Sebagian besar kasus stroke terjadi secara mendadak, sangat cepat dan menyebabkan kerusakan otak dalam hitungan menit. Stroke dapat bertambah buruk dan menyebabkan kerusakan otak permanen dalam hitungan jam hingga satu – dua hari.–
Salah satu tanda-tanda adanya serangan stroke dapat dikenali dari gejala yang muncul. Misalnya :
- Kelemahan/ kelumpuhan salah satu sisi tubuh.
- Kehilangan sebagian penglihatan/pendengaran.
- Bicara cadel atau tidak bisa bicara.
- Pusing
- Hilangnya keseimbangan dan jatuh.
- Pingsan
- Sulit memikirkan kata-kata yang tepat.
- Tidak mampu mengenali anggota tubuh.
- Penglihatan ganda
- Terganggunya kendali terhadap kandung kemih.
Hal terpenting adalah kenali tanda–tanda stroke dan segera bawa ke rumah-sakit dalam waktu kurang dari enam jam. Hal ini bertujuan menghindari kerusakan otak yang lebih luas dan permanen.
Sayangnya sebagian besar penderita stroke, baru datang ke rumah-sakit setelah 48 – 72 jam. Penatalaksanaan stroke dilakukan dokter dengan terlebih dahulu mengenali jenis stroke. Pemberian oksigen dan memasang infuse mutlak dilakukan. Pada beberapa penderita mungkin terjadi gangguan pernafasan, sehingga perlu dipasang alat bantu pernapasan (respirator). Tindakan pemulihan diperlukan pada penderita stroke untuk mengurangi komplikasi fisik penderita stroke.
Gangguan kejiwaan dapat terjadi pada penderita stroke akibat adanya kelainan neurologi (persarafan). Contoh gangguan kejiwaan adalah ketidakseimbangan pengendalian emosi dan penderita yang mengalami depresi setelah serangan stroke. Diagnosa stroke dapat diketahui dari pemeriksaan fisik dokter. Diagnosa pasti didapat melalui pemeriksaan Computed Tomography (CT) Scan otak atau Magnetic Resonance Impedance (MRI) otak. Pelayanan ini ada di rumah-sakit dan dapat digunakan sebagai salah satu cara untuk mendeteksi jenis stroke maupun lokasi di otak yang terserang stroke.
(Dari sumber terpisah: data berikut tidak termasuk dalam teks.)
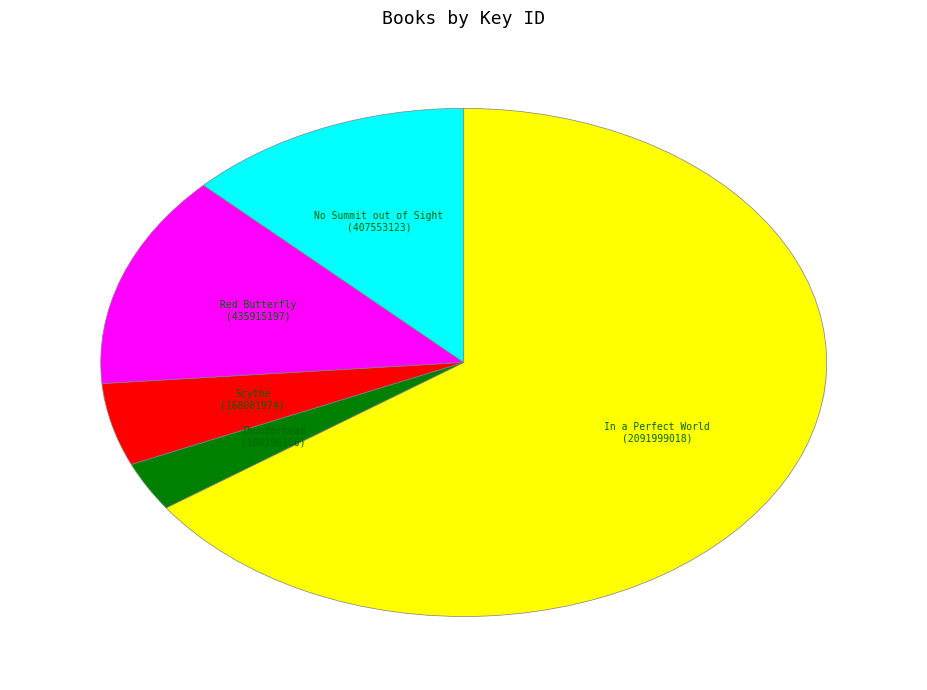

Which has a higher value, Thunderhead or No Summit out of Sight?

No Summit out of Sight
Bagaimana antisipasi Serangan Stroke?
Hal yang pertama dilakukan adalah dengan menjalani gaya hidup sehat. Generasi saat ini cenderung menerapkan pola makan kurang seimbang (konsumsi makanan siap saji dengan kandungan karbohidrat dan lemak yang tinggi tetapi kurang serat). Gaya hidup kurang baik (kurang olahraga, merokok, mengkonsumsi alkohol/ narkoba).
Bagaimanapun juga, ‘mencegah lebih baik daripada mengobati bukan’. Betapa pentingnya menjalankan gaya hidup sehat, rutin melakukan Medical Check Up di rumah-sakit.